Range buckets in Elasticsearch - Time & Space Complexity
When using range buckets in Elasticsearch, we group data into ranges to analyze it better.
We want to know how the time to create these buckets changes as we add more data or ranges.
Analyze the time complexity of the following Elasticsearch aggregation using range buckets.
{
"aggs": {
"price_ranges": {
"range": {
"field": "price",
"ranges": [
{ "to": 50 },
{ "from": 50, "to": 100 },
{ "from": 100 }
]
}
}
}
}
This code groups documents by their price into three ranges: below 50, 50 to 100, and above 100.
Look at what repeats when Elasticsearch processes this aggregation.
- Primary operation: Checking each document's price to see which range it fits.
- How many times: Once for every document in the data set.
As you add more documents, Elasticsearch checks each one against the ranges.
| Input Size (n) | Approx.
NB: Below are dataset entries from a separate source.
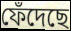
ফেঁদেছে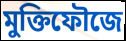
মুক্তিফৌজেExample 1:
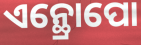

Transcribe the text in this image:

ଏନ୍ଥ୍ରୋପୋ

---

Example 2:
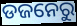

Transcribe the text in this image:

ଡଜନେରୁ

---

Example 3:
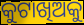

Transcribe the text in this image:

କୁଟାଖିଅକୁ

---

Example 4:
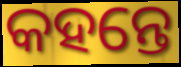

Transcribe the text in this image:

କହନ୍ତେ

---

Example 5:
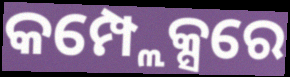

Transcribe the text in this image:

କମ୍ପ୍ଲେକ୍ସରେ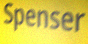
SpenserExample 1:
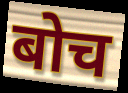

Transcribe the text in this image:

बोच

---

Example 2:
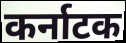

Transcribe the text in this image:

कर्नाटक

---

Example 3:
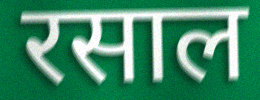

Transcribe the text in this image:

रसाल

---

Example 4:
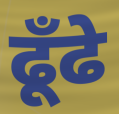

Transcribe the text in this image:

ढूँढे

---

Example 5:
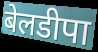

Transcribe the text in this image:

बेलडीपाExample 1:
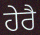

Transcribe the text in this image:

ਹੇਰੈ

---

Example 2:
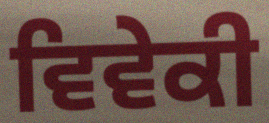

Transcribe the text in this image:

ਵਿਵੇਕੀ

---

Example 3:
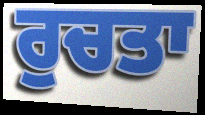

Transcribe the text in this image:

ਰੁਚਤਾ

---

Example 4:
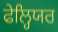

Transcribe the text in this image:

ਫੇਲ੍ਹਿਯਰ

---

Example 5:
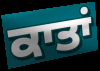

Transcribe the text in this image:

ਕਾਤਾਂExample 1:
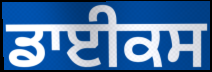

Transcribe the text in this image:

ਡਾਈਕਸ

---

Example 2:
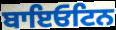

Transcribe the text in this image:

ਬਾਇਓਟਿਨ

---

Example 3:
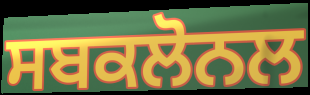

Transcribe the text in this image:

ਸਬਕਲੋਨਲ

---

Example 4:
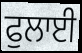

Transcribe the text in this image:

ਫੁਲਾਈ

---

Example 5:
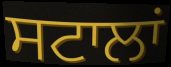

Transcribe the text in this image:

ਸਟਾਲਾਂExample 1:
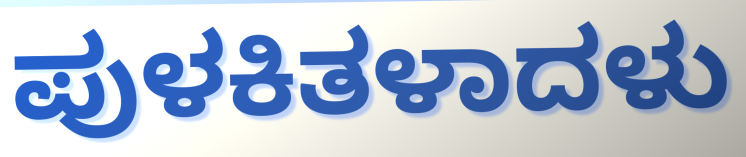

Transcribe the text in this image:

ಪುಳಕಿತಳಾದಳು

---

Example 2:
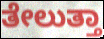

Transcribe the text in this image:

ತೇಲುತ್ತಾ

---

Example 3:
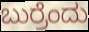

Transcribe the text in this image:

ಬುರ್ರೆಂದು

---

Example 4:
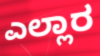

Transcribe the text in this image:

ಎಲ್ಲಾರ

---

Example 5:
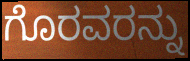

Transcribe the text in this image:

ಗೊರವರನ್ನು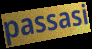
passasi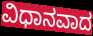
ವಿಧಾನವಾದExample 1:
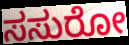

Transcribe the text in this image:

ಸಸುರೋ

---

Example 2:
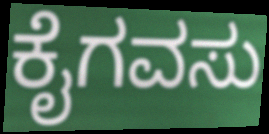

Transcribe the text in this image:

ಕೈಗವಸು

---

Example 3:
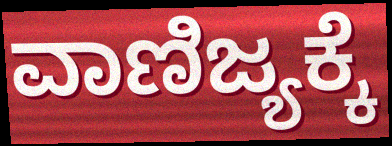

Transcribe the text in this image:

ವಾಣಿಜ್ಯಕ್ಕೆ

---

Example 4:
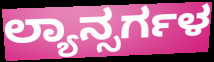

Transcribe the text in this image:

ಲ್ಯಾನ್ಸರ್ಗಳ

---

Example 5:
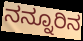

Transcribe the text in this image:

ನನ್ನೂರಿನ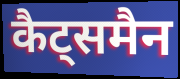
कैट्समैन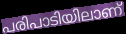
പരിപാടിയിലാണ്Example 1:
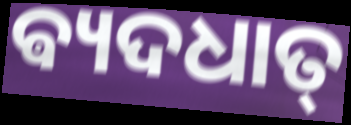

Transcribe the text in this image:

ଵ୍ୟଦଧାତ୍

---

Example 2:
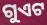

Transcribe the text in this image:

ଗୁଏଟ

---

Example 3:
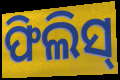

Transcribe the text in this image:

ଫିଲିସ୍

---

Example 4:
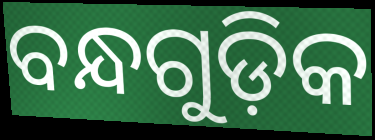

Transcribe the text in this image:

ବନ୍ଧଗୁଡ଼ିକ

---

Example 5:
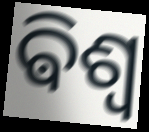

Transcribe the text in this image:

ଵିଶ୍ୱ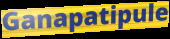
Ganapatipule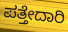
ಪತ್ತೇದಾರಿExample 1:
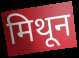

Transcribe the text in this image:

मिथून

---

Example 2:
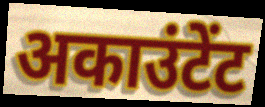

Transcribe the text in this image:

अकाउंटेंट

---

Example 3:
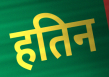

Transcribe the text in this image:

हतिन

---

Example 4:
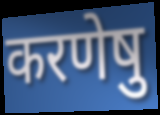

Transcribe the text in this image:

करणेषु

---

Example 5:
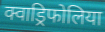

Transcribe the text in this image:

क्वाड्रिफोलिया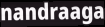
nandraaga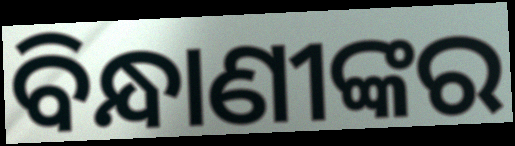
ବିନ୍ଧାଣୀଙ୍କରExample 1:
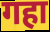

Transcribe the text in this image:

गहा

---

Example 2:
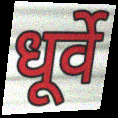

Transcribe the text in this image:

धूर्वे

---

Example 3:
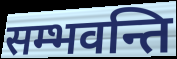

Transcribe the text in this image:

सम्भवन्ति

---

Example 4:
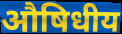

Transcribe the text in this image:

औषिधीय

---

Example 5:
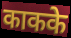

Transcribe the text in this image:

काकके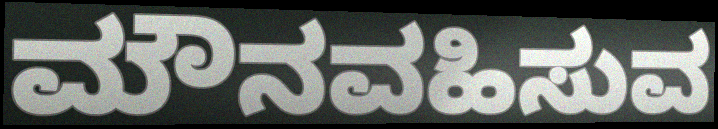
ಮೌನವಹಿಸುವ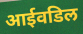
आईवडिल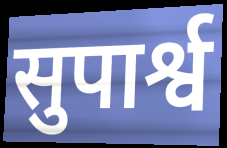
सुपार्श्व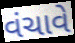
વંચાવે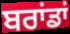
ਬਰਾਂਡਾਂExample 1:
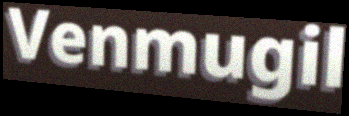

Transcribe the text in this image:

Venmugil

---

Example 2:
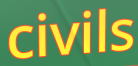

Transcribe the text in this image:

civils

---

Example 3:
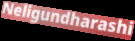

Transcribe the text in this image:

Neligundharashi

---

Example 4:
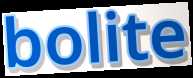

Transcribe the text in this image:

bolite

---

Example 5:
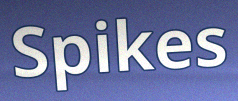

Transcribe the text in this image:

SpikesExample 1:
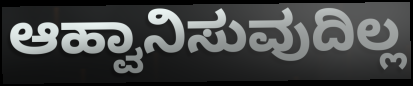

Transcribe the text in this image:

ಆಹ್ವಾನಿಸುವುದಿಲ್ಲ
Operations |
|---|---|
| 10 | About 30 checks |
| 100 | About 300 checks |
| 1000 | About 3000 checks |
Pattern observation: The number of checks grows directly with the number of documents times the number of ranges.
Time Complexity: O(n * r)
This means the time to create range buckets grows linearly with the number of documents and the number of ranges.
[X] Wrong: "Adding more ranges will multiply the time by the number of ranges squared."
[OK] Correct: Each document is checked against each range, so time grows with documents times ranges, but ranges are usually few and fixed, so the main growth depends on documents.
Understanding how range buckets scale helps you explain how Elasticsearch handles grouping large data sets efficiently.
What if we increased the number of ranges significantly? How would the time complexity change?